Dataset entries
*** Begin section ***

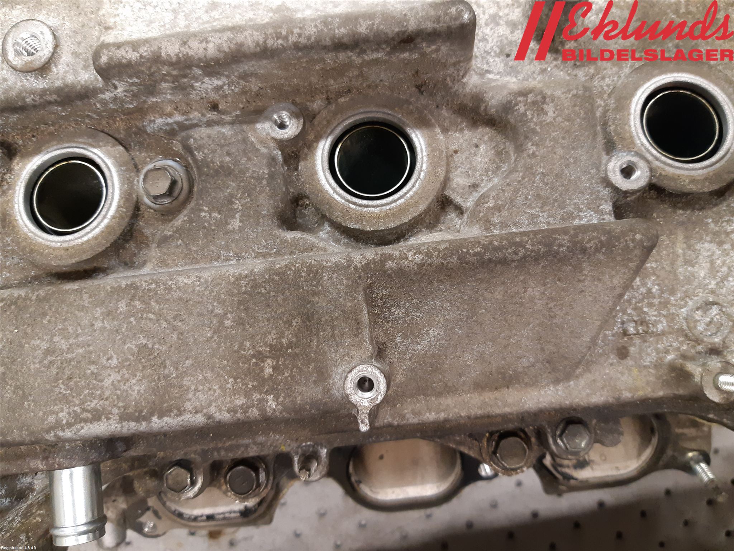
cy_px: 276
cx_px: 367
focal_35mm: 26
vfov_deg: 53.1
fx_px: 551
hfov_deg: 67.3
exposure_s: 1/33
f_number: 1.7
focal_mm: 3.93
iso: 200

*** End section ***

▶ _WHAT YOU NEED TO DO_: Only the lines from the one containing "vfov_deg: 53.1" to the end of the data should be printed, exactly as they stand.

▶ _YOUR RESPONSE_:
vfov_deg: 53.1
fx_px: 551
hfov_deg: 67.3
exposure_s: 1/33
f_number: 1.7
focal_mm: 3.93
iso: 200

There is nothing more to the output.